What completed phase‑1 studies have defined maximum tolerated doses of mebendazole in cancer patients and what dosing schedules did they use?

1. The Johns Hopkins Phase I: fixed high‑dose chewable tablets on a 28‑day cycle

A Phase I open‑label study run out of Johns Hopkins treated newly diagnosed high‑grade glioma patients receiving temozolomide using specially manufactured 500 mg polymorph C chewable mebendazole tablets, given in a 28‑day cycle and initially described as 500 mg three times daily; the primary endpoint was to determine the maximum tolerated dose in combination with temozolomide and the regimen was reported as safe and tolerable in the published trial report ^{[1] [2]}.

2. Pediatric/young‑adult Phase I with bevacizumab and irinotecan: weight‑based escalation up to 200 mg/kg/day

A phase I trial (NCT01837862) in children and young adults with high‑grade gliomas tested mebendazole together with bevacizumab and irinotecan and escalated doses to very high weight‑based levels, reporting that dosing up to approximately 200 mg/kg/day was administered and considered tolerable in the study population; dose‑limiting toxicities noted across cohorts included neutropenia and lymphopenia and some hepatotoxicity, and several patients required dose reductions ^{[3] [5]}.

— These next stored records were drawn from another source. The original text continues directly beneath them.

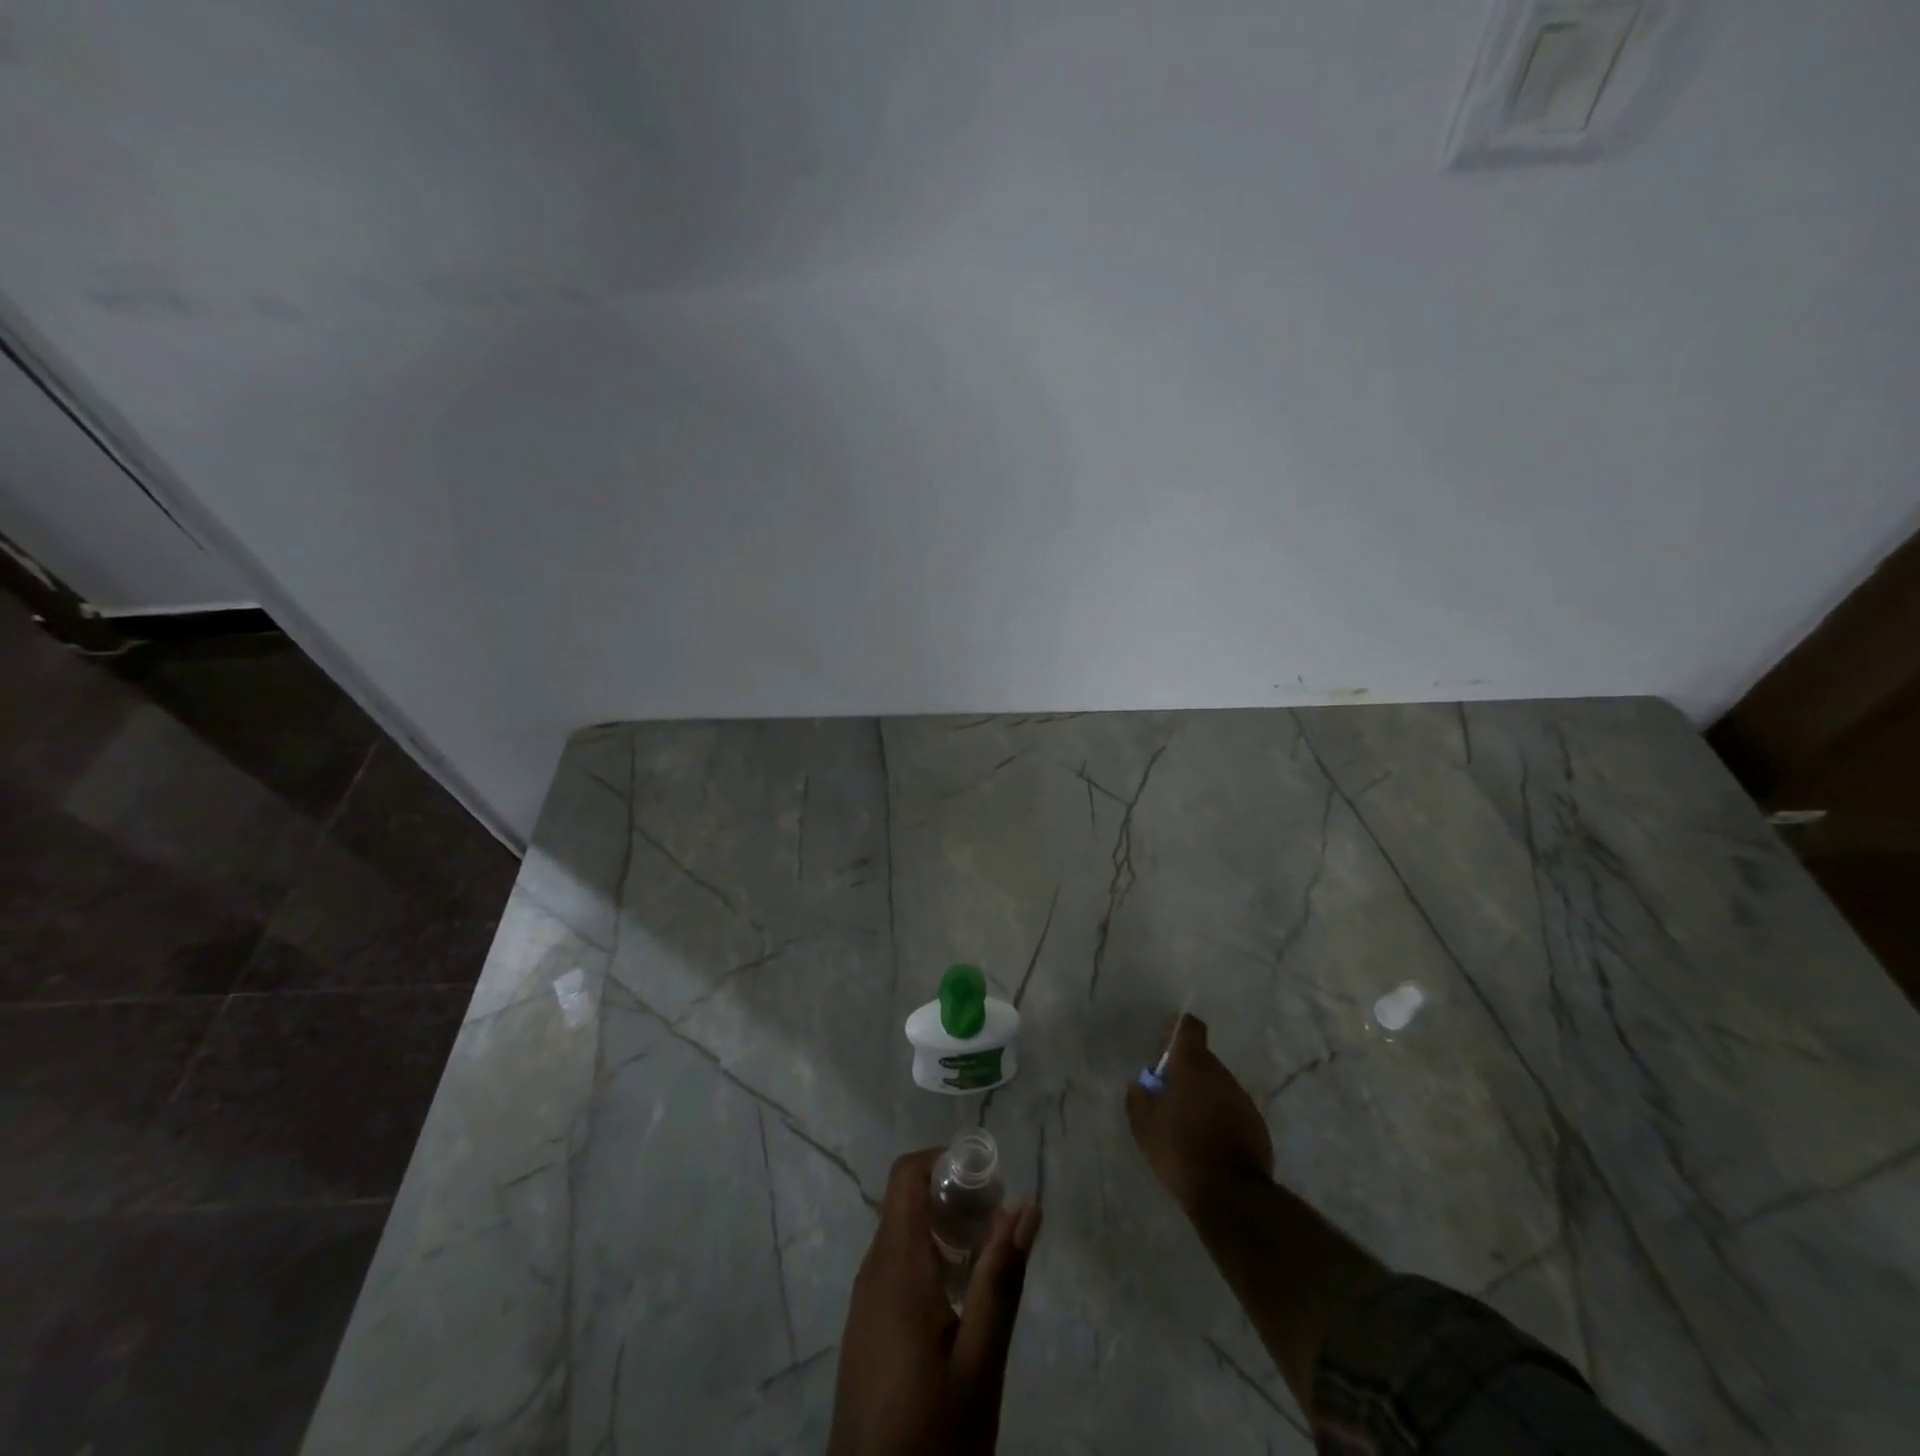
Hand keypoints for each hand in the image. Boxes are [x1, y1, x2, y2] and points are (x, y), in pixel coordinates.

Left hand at [829, 1149, 1042, 1455]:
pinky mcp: (865, 1326)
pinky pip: (896, 1265)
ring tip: (987, 1261)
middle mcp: (873, 1269)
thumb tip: (1027, 1207)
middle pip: (908, 1200)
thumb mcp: (979, 1363)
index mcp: (897, 1265)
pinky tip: (959, 1299)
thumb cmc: (931, 1434)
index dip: (945, 1160)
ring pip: (903, 1232)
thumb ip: (1000, 1280)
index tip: (988, 1183)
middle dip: (954, 1197)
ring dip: (944, 1229)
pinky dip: (929, 1258)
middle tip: (998, 1225)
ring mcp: (864, 1299)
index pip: (907, 1174)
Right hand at [1125, 1014, 1274, 1214]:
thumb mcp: (1145, 1128)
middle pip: (1203, 1058)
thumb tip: (1138, 1085)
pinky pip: (1232, 1109)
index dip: (1177, 1030)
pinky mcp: (1257, 1124)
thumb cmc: (1181, 1151)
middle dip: (1186, 1070)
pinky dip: (1220, 1116)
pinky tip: (1208, 1140)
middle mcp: (1220, 1074)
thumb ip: (1138, 1100)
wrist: (1232, 1195)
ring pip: (1218, 1085)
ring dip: (1204, 1094)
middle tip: (1169, 1093)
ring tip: (1188, 1121)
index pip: (1189, 1028)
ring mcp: (1242, 1099)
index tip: (1165, 1044)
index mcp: (1192, 1066)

3. Other phase‑1/dose‑escalation data and how MTD was described

Clinical summaries and reviews of early human studies describe dose‑escalation ranges from roughly 25 mg/kg/day to 200 mg/kg/day (divided into three daily doses with meals) and also document the 500 mg three‑times‑daily fixed schedule used in the Johns Hopkins protocol; these sources frame the practical “maximally tolerated” operational ceiling near 200 mg/kg/day in the cancer context, but emphasize variability in tolerability between adult and pediatric patients and across combination regimens ^{[4] [1] [6]}.

4. Safety signals that shaped dose‑limits: hepatotoxicity and cytopenias

Across the published reports and reviews, the adverse events that most commonly forced dose reductions or caution were reversible elevated transaminases (hepatotoxicity) and hematologic toxicities such as neutropenia and lymphopenia; in the Johns Hopkins adult study most patients tolerated the fixed 500 mg TID schedule, but combination studies and pediatric cohorts reported that a minority required lower dosing because of biochemical or hematologic toxicity ^{[2] [4] [3]}.

5. What “defined MTD” means in the available reports and remaining gaps

The phrase “maximum tolerated dose” is applied differently across the small studies: Johns Hopkins defined and tested a fixed high tablet dose (500 mg TID) within a chemotherapy cycle context and reported tolerability, while the pediatric combination trial used formal dose escalation to identify tolerability up to ~200 mg/kg/day; however, none of the sources present a single, universal MTD across all cancer indications, formulations, and combination regimens — and published sample sizes are small, limiting generalizability ^{[2] [3] [4]}.

6. Bottom line for clinical interpretation

Completed early‑phase work shows mebendazole can be given at high oral doses in cancer patients: commonly as 500 mg three times daily in the adult temozolomide study, and in weight‑based escalation trials up to about 200 mg/kg/day divided into three doses with meals in combination regimens — but tolerability varies, hepatotoxicity and cytopenias are the main dose‑limiting signals, and no single definitive, universally applicable MTD across cancers and combinations has been established in large cohorts ^{[1] [2] [3] [4]}.